Pork lovers of the world unite.

Minneapolis Farmers Markets

Minneapolis Farmers Market Downtown

Minneapolis Farmers Market Downtown

A recent business trip found me in Minneapolis where I took in both the weekly and daily farmers markets.

I love that the Minneapolis Farmers Market comes to town once a week, right in the midst of the business district. The weekly market stretches for several blocks along Nicollett Mall, a lengthy pedestrian/transit-only street, making it easy for workers to access on breaks and lunch. Which they did, in droves. The stalls were full of fabulous produce, fresh flowers, and a variety of local food products bison jerky, honey and salsa.

If you want to take a quick trip, there is also the daily farmers market, about a mile outside the downtown core. It is much larger and offers a huge selection of produce, food products, crafts, clothing, and jewelry. The Saturday market is not as easily accessible by transit, but the multitude of stalls and sheer volume of goods make it worth the trip.

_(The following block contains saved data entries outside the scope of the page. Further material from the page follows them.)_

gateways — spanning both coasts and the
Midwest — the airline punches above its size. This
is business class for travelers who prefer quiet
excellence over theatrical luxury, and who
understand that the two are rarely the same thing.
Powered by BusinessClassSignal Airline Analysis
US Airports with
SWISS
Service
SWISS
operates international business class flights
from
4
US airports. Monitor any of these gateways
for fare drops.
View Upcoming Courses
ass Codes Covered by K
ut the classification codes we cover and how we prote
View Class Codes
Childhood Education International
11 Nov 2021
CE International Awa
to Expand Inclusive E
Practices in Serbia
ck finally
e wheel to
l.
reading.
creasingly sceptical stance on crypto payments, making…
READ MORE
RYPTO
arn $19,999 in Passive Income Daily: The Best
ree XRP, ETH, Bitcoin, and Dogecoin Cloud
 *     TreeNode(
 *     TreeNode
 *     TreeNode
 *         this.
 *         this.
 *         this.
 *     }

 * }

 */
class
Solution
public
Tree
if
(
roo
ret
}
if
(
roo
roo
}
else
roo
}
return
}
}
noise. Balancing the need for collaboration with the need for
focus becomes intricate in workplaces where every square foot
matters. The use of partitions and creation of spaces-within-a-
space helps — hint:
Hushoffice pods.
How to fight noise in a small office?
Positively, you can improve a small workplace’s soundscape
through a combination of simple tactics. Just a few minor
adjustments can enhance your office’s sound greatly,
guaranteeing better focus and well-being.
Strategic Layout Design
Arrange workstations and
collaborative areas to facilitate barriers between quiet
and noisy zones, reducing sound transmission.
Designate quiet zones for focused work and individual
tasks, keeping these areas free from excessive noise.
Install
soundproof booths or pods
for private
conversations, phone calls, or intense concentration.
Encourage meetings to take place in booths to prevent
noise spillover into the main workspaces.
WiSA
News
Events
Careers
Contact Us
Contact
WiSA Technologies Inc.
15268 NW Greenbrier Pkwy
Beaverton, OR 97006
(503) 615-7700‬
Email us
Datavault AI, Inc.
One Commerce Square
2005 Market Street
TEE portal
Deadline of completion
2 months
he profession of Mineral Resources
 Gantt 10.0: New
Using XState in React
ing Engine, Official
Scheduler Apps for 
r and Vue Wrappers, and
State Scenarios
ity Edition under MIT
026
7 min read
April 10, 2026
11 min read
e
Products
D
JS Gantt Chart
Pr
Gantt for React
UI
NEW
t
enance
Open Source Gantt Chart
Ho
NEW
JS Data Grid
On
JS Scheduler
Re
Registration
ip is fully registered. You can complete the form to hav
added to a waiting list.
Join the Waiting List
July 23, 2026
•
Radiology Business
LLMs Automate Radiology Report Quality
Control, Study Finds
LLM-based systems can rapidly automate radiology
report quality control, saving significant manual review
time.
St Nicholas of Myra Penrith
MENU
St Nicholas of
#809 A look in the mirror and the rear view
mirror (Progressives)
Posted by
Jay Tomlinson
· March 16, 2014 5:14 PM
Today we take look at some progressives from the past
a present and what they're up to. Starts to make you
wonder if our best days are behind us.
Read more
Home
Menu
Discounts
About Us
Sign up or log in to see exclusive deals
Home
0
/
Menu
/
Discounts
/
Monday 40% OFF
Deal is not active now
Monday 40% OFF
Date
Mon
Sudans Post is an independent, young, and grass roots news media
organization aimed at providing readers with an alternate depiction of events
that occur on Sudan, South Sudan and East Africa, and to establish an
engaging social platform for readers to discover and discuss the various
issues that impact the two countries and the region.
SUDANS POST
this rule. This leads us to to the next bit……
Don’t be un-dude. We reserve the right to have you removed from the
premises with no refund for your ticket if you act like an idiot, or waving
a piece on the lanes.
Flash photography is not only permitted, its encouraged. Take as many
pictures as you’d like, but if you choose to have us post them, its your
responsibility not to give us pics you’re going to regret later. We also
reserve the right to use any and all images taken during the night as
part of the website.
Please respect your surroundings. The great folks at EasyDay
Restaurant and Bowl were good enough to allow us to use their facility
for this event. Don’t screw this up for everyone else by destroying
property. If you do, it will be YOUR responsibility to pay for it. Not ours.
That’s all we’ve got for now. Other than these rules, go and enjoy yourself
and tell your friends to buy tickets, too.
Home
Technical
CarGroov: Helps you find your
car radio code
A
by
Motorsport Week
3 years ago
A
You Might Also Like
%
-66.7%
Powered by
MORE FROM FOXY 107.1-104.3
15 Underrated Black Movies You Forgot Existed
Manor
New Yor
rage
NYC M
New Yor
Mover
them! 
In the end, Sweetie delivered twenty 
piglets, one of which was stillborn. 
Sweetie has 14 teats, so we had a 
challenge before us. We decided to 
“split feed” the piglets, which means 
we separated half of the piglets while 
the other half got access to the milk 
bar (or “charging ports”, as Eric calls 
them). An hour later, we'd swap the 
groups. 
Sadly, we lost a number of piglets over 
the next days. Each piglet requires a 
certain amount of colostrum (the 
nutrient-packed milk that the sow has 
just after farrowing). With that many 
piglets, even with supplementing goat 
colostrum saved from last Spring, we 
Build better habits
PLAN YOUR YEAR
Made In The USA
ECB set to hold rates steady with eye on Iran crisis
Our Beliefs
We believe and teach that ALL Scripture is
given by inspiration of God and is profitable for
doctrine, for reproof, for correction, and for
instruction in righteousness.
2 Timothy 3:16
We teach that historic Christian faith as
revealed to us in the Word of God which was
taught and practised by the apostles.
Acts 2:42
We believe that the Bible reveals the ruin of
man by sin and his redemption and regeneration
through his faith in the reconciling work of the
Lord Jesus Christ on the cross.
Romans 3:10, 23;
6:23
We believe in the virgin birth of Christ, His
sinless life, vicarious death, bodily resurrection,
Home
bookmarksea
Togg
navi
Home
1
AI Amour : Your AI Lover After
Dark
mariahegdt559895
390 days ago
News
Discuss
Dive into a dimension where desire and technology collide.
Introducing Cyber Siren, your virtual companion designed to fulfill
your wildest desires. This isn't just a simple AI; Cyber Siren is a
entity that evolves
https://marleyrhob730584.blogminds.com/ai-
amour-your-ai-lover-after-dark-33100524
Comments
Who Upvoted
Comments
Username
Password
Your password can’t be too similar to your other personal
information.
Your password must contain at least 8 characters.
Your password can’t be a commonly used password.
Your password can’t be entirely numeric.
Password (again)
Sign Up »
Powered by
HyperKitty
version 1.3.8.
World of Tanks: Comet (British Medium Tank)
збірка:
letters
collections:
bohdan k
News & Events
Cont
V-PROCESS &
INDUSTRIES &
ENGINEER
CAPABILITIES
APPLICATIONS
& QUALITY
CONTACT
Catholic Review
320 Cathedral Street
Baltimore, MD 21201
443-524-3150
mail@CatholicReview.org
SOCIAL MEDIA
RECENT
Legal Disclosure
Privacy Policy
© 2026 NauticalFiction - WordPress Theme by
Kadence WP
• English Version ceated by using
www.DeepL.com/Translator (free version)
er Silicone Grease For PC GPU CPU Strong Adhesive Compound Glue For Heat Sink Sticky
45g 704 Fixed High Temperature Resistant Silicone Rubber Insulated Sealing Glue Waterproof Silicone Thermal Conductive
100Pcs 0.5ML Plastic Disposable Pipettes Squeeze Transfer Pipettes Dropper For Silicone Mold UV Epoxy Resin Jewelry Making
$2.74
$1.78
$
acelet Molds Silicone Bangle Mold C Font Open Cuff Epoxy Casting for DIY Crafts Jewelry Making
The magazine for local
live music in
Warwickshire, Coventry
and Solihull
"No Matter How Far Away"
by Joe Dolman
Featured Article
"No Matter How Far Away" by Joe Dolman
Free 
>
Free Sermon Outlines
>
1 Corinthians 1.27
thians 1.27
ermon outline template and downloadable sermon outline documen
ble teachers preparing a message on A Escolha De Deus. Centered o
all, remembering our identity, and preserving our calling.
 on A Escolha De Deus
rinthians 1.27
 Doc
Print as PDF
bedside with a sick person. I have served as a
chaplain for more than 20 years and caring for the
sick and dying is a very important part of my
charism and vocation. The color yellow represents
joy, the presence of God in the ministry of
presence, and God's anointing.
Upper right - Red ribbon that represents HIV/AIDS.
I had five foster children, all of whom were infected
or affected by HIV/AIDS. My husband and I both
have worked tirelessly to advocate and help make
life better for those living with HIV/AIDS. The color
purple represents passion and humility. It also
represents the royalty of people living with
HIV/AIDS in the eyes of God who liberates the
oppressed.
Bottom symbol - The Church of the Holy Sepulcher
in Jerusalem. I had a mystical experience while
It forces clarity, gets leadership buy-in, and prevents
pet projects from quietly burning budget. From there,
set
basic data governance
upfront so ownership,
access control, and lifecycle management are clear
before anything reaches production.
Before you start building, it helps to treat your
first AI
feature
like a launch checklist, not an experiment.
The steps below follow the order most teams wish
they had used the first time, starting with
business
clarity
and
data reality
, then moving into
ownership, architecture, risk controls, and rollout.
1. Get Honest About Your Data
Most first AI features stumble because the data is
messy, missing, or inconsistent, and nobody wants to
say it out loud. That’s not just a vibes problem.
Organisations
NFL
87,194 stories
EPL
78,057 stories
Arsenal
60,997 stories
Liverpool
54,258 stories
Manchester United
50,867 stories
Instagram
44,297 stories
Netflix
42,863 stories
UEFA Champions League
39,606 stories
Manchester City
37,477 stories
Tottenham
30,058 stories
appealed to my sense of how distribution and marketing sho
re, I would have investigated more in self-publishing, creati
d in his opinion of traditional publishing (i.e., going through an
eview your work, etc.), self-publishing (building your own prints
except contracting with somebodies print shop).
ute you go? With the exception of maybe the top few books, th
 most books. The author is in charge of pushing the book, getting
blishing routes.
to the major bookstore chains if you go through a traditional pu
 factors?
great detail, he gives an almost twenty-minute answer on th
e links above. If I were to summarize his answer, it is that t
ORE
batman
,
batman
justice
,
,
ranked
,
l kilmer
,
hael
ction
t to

Minneapolis Daily Farmers Market

Minneapolis Daily Farmers Market

While the Vancouver Farmers Market is restricted to local products, the Minneapolis versions also allow resellers with non-local produce and wares. While it may fly in the face of a more narrow definition, the larger overall size and greater number of options at the Minneapolis market draws out many, many more vendors and attendees than I’ve seen at a Vancouver market and the season is 26 weeks long. In giving consumers so much choice, the market is more mainstream and therefore more accessible to Joe Public.

The benefit may be that even people who may not normally think about eating local do, because it’s there. And that can only help support the local agricultural economy.